John Bryson, who has been subject to increasing criticism for his handling of Edison’s part in the state electricity crisis, said lawmakers and state regulators have to act soon if Edison International’s utility is to avoid the same fate that Pacific Gas and Electric Co. endured April 6 when it voluntarily went into Chapter 11 reorganization in a federal court in San Francisco.

California’s crisis, Bryson said, has been “long on criticism and finger pointing and short on action,” but he noted that the federal regulatory action last Monday on western region-wide wholesale price mitigation might be a sign of a turnaround as was the governor’s announcement the same day of a deal between the state and Sempra Energy’s San Diego Gas and Electric Co.

While under the state’s maligned restructuring plan, the Edison utility was forced to quickly sell its in-state fossil fuel generation plants, neither the utility nor the holding company, Edison International, have made any money off the deals, he argued. Now it is time to just as swiftly get the state out of the power-buying business, Bryson said.

In politics where perceptions often prevail over reality, Bryson outlined a number of “myths” that are hurting Edison’s chances of gaining the support it needs from state elected officials and the California Public Utilities Commission. The biggest misperception is that the Edison utility is somehow “seeking a bailout from taxpayers,” Bryson told a June 19 meeting of Los Angeles Town Hall.

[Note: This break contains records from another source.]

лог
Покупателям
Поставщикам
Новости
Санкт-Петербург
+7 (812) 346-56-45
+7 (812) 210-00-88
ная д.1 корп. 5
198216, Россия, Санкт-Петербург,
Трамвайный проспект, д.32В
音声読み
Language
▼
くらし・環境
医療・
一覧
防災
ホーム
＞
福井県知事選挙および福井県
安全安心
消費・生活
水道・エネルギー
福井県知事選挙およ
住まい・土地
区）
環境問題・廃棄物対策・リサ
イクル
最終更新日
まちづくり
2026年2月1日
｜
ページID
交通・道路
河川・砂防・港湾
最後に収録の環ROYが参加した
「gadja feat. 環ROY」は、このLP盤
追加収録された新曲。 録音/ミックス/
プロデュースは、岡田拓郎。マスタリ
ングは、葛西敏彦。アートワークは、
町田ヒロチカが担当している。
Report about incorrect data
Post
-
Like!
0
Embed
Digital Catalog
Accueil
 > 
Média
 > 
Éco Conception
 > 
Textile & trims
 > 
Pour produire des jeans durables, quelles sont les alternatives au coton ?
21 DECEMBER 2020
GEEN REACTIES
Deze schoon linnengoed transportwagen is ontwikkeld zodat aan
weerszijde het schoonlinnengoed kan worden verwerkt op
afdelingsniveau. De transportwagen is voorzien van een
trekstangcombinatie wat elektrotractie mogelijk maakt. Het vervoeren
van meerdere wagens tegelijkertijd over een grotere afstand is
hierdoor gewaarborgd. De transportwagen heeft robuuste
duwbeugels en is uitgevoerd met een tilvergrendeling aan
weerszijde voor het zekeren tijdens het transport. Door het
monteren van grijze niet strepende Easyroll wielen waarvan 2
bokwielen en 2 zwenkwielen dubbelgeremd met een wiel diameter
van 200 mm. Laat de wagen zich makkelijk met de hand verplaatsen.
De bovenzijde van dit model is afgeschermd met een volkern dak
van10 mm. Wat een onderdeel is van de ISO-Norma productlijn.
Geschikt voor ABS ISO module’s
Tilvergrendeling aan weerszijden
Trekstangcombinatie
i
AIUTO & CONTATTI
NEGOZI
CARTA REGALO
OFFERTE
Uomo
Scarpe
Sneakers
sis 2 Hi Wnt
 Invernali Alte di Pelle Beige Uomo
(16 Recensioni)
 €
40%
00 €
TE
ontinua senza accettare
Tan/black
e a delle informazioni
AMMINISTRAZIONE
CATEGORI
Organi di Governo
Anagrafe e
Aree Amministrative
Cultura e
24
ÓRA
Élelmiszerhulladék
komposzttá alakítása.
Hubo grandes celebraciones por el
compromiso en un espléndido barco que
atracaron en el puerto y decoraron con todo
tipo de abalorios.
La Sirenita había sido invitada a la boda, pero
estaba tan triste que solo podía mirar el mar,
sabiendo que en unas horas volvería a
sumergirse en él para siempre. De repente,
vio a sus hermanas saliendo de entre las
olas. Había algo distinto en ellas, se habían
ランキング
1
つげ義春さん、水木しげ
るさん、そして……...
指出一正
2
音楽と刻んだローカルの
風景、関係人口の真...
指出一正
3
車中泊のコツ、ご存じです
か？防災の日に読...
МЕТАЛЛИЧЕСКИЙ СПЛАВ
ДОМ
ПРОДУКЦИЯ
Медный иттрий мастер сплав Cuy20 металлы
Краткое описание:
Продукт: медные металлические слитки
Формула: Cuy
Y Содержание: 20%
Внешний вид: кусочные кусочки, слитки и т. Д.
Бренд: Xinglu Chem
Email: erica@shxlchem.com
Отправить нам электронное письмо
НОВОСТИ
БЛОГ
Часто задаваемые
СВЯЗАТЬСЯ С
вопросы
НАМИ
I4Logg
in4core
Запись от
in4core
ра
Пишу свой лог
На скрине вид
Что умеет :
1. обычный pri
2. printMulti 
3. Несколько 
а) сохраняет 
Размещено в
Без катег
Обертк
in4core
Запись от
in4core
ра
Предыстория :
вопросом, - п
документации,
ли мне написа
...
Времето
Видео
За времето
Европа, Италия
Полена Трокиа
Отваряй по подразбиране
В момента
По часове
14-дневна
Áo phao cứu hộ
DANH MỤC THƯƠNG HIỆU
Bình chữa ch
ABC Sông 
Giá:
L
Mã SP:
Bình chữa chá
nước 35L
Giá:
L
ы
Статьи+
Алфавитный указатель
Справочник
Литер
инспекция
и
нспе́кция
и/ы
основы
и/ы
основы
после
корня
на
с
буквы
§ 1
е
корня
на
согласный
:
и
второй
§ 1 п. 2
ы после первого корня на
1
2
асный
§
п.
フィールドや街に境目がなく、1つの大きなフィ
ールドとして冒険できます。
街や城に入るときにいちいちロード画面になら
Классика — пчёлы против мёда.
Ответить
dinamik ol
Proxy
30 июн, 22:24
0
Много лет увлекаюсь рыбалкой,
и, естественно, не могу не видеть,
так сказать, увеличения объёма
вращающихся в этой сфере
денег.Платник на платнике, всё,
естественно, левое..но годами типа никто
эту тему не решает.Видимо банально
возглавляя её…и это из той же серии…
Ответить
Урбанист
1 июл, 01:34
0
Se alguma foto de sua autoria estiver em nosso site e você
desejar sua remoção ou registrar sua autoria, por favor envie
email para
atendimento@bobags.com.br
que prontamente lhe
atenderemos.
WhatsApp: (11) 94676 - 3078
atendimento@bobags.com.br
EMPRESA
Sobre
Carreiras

“Only the reverse is true,” Bryson said “In fact, for nearly a year, Edison bailed out California consumers and taxpayers by selling electricity at retail at billions of dollars less than we were forced to pay at wholesale.”

Three other popular “myths,” he noted, are: 1) the Edison utility actually profited from deregulation; 2) Edison International somehow “benefited improperly” from its relationship with its utility subsidiary and deregulation; and 3) the deal negotiated between the governor and the Edison utility “somehow is too good a deal” for Edison.

“Our dividends have been eliminated altogether,” said Bryson, predicting that whether the state legislature supports the transmission sale agreement with the state will depend on whether lawmakers determine a healthy Edison utility serves the public interest better than one in bankruptcy court. “Our stock price is trading at an all-time low price in recent decades. Under the negotiated agreement, in addition to committing all our power supply at low cost, providing billions of dollars in value, we will contribute $1.6 billion earned by our generating plants to pay down our outstanding debt.

“California will be badly hurt if Southern California Edison is forced in bankruptcy. At this most challenging time, the state needs healthy, stable utilities, not more uncertainty.”

Bryson said Edison was not looking for sympathy or a handout, but understanding and bipartisan support. Unless the state lawmakers act soon, he predicted the state’s energy future is going to be determined by “lawsuits and court proceedings.”

And what will follow is a “dysfunctional business climate” in the state. “It would indelibly stamp California as a state that is unable to overcome partisan and personal differences to work for the common good, even at a time of crisis,” Bryson said.